When markets don’t work well, you get a market failure. Some of these failures include:

  • There aren’t enough market participants. If you want to buy something and can’t find a seller, or if you want to sell something and can’t find a buyer, the market isn’t meeting your needs. Some markets may have one kind of market participant (for instance, single-gender dating), and others may have many (for instance, DoorDash matching drivers, restaurants, and patrons).
  • The market doesn’t adjust to spikes in supply or demand quickly enough. If a large concert lets out and nobody can get a Lyft, the market has failed because it couldn’t adapt to the spike in demand.
  • It’s easy to game the system, or you’re better off transacting off-marketplace. If there is a sentiment that only cheaters prosper, or that you’d be better off transacting off-marketplace, the market fails.

The Heuristic

Successful marketplaces are thick, uncongested, and safe. Buyers and sellers can find each other; the market adjusts to sudden spikes of supply or demand; and gaming the system is perceived to be hard or not worth it.

Per Al Roth, for marketplaces to work well, they must:

  1. provide thickness—that is, they need to attract a sufficient proportion of potential market participants to come together ready to transact with one another.
  1. overcome the congestion that thickness can bring, by providing enough time, or by making transactions fast enough, so that market participants can consider enough alternative possible transactions to arrive at satisfactory ones.
  1. make it safe to participate in the market as simply as possible a. as opposed to transacting outside of the marketplace, or b. as opposed to engaging in strategic behavior that reduces overall welfare.

Where You Can Use It

If you’re buiding a marketplace, you can build metrics around each of these dimensions and work to improve them.

(Per Tom Eisenmann)[https://edisciplinas.usp.br/pluginfile.php/1704705/mod_resource/content/1/Eisenmann%20-%20Estrat%E2%80%9Agias%20para%20mercados%20multilaterais.pdf], you can improve thickness by focusing on marquee customers and subsidizing price- or quality-sensitive customers.

You can reduce the congestion of markets by tracking and optimizing latency of transactions, especially in instances where supply or demand grow quickly. Accurate forecasting where possible helps.
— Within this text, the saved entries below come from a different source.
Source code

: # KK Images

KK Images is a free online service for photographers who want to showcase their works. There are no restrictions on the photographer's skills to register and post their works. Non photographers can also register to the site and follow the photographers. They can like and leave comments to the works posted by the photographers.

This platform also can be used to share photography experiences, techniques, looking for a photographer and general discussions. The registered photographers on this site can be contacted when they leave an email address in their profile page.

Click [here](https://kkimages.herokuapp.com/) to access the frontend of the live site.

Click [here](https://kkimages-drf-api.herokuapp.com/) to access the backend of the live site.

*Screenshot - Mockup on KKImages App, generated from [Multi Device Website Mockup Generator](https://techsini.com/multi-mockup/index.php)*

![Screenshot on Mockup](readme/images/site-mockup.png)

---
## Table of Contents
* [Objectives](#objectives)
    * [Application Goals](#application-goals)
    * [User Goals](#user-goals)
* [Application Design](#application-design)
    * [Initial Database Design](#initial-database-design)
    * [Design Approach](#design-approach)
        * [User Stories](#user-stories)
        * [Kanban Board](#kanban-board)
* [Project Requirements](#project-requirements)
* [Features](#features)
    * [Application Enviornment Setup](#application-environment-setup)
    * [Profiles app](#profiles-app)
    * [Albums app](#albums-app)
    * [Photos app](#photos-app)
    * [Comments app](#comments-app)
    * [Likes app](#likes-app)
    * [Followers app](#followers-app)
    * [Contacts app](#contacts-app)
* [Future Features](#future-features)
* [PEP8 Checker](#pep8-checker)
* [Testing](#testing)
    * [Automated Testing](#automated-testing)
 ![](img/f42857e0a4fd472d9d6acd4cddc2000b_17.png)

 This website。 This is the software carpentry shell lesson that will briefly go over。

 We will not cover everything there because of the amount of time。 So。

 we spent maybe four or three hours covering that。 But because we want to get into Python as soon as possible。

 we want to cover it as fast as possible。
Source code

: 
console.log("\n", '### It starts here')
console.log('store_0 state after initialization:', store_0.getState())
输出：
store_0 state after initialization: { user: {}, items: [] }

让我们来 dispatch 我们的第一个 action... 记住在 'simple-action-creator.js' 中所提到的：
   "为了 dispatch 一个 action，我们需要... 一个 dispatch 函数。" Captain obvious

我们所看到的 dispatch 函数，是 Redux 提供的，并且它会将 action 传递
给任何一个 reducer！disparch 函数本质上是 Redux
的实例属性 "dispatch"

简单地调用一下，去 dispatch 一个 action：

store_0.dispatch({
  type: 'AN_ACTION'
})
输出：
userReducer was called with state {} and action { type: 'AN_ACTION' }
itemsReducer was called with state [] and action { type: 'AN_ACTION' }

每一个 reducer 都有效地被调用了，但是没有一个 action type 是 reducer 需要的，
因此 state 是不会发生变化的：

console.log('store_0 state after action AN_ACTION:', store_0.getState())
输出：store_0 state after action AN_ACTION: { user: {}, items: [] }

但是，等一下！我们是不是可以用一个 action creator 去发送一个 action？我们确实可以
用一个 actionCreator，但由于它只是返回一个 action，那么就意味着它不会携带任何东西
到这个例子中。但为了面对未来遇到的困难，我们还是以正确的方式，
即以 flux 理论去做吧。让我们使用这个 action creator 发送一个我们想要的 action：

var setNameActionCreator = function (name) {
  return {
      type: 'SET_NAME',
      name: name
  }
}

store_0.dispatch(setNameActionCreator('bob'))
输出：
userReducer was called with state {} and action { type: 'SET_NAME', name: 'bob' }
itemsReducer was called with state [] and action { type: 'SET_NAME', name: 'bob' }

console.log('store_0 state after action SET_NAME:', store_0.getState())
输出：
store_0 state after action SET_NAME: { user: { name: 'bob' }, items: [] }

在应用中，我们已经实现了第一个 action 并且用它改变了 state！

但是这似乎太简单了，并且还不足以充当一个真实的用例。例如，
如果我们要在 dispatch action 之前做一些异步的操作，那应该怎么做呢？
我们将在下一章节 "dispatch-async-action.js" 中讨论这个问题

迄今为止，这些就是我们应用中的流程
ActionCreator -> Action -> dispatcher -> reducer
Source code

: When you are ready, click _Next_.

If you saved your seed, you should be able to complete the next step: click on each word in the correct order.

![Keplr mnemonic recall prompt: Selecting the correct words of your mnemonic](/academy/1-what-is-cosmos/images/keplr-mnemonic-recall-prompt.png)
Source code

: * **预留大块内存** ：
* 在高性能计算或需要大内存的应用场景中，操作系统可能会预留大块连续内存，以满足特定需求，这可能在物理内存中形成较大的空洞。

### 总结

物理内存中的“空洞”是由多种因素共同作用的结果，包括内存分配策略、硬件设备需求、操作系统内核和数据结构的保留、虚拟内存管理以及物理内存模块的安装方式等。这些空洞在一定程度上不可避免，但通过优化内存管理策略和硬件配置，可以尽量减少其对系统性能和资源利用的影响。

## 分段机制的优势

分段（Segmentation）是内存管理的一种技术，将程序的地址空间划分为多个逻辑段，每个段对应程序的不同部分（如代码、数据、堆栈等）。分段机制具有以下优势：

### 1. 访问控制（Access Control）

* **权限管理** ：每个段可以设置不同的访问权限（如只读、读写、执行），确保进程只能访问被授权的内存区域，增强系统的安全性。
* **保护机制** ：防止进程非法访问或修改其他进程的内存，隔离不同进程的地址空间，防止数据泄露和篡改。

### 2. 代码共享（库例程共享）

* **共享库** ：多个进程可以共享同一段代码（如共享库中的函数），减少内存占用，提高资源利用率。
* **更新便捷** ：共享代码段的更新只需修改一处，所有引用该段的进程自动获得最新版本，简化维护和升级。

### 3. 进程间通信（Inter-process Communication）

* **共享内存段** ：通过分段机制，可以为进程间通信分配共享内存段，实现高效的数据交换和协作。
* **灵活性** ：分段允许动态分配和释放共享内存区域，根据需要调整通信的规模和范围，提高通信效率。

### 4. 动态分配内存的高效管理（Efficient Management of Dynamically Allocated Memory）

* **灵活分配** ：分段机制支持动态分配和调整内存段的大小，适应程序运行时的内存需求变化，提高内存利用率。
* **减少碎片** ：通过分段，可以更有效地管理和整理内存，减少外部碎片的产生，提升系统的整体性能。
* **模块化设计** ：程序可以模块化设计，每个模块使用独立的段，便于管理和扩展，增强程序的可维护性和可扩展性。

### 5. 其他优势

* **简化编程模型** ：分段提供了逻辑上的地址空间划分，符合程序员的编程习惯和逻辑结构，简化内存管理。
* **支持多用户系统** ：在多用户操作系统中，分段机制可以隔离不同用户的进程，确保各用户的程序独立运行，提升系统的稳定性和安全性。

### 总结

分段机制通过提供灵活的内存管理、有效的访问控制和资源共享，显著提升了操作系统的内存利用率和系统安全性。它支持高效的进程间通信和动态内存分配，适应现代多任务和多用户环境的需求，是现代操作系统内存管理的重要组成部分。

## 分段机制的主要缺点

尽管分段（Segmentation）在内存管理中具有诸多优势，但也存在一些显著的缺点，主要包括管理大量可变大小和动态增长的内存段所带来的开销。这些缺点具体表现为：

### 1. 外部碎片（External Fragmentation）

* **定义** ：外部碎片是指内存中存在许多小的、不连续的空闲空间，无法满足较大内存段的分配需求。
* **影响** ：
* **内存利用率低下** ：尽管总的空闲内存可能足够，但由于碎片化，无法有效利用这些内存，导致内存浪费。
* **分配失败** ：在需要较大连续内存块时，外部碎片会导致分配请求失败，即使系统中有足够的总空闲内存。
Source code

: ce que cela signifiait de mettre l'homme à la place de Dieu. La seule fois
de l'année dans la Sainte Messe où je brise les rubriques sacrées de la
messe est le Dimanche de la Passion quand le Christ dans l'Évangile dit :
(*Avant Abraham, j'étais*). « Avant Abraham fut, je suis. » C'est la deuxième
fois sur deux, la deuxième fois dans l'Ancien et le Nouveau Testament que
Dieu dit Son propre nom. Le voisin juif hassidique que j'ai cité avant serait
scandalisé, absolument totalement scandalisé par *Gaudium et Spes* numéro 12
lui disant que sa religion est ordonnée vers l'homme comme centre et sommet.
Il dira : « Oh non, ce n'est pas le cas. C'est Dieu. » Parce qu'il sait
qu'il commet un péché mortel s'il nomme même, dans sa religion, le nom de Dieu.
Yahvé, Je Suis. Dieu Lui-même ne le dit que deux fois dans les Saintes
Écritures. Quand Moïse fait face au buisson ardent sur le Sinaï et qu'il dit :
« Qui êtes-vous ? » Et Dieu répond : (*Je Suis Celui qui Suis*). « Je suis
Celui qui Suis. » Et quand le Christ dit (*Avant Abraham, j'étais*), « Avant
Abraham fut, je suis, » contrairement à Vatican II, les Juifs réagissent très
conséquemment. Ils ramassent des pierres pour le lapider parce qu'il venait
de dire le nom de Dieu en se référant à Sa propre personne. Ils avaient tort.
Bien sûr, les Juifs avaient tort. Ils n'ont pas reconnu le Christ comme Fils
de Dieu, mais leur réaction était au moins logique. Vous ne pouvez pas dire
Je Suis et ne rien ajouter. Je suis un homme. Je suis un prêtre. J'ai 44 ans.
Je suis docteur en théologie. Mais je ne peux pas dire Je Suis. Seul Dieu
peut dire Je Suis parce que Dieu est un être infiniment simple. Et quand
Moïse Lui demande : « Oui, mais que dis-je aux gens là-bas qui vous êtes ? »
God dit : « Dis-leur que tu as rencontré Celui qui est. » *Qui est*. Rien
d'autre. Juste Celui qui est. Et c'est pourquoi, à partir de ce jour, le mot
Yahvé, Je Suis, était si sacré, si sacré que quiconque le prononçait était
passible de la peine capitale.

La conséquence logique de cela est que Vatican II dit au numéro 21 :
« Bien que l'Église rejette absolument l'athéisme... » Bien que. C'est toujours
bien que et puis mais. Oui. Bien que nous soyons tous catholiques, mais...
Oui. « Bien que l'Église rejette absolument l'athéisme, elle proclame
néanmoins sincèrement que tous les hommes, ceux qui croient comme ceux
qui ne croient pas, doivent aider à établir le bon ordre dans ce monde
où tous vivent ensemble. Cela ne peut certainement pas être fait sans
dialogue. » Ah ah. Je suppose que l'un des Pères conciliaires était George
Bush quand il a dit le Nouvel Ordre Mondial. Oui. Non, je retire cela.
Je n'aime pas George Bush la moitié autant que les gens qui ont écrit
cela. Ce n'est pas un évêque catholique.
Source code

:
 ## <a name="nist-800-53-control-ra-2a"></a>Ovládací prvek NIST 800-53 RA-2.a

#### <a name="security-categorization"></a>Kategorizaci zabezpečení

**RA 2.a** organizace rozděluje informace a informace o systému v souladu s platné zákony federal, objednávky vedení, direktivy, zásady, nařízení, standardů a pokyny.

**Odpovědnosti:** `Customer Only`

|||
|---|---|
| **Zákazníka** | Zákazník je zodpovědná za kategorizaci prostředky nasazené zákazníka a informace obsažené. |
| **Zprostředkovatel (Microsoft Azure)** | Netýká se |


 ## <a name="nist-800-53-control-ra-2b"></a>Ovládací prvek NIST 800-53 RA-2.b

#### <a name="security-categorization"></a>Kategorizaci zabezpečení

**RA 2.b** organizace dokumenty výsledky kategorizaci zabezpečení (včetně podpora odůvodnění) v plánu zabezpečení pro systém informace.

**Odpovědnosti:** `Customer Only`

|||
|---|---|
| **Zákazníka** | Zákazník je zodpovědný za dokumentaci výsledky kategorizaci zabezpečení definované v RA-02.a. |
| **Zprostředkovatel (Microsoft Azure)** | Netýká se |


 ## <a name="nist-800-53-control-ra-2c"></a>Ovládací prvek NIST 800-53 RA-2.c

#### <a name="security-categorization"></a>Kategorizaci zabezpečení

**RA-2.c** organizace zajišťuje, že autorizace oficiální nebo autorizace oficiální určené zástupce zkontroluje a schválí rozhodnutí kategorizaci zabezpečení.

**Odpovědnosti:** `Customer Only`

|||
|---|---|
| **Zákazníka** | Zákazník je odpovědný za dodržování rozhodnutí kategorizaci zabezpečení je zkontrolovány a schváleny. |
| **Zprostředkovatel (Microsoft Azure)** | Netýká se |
Finally, you can improve safety by identifying and neutralizing the benefits of bad behavior. For instance, fraud is a major safety problem in markets for watches and shoes. That’s why (GOAT)[https://www.goat.com/verification] and (eBay)[https://pages.ebay.com/authenticity-guarantee/] both offer authenticity guarantees that that makes it more attractive to trade through than than through Craigslist. These guarantees are expensive, but also justify the margin these platforms capture.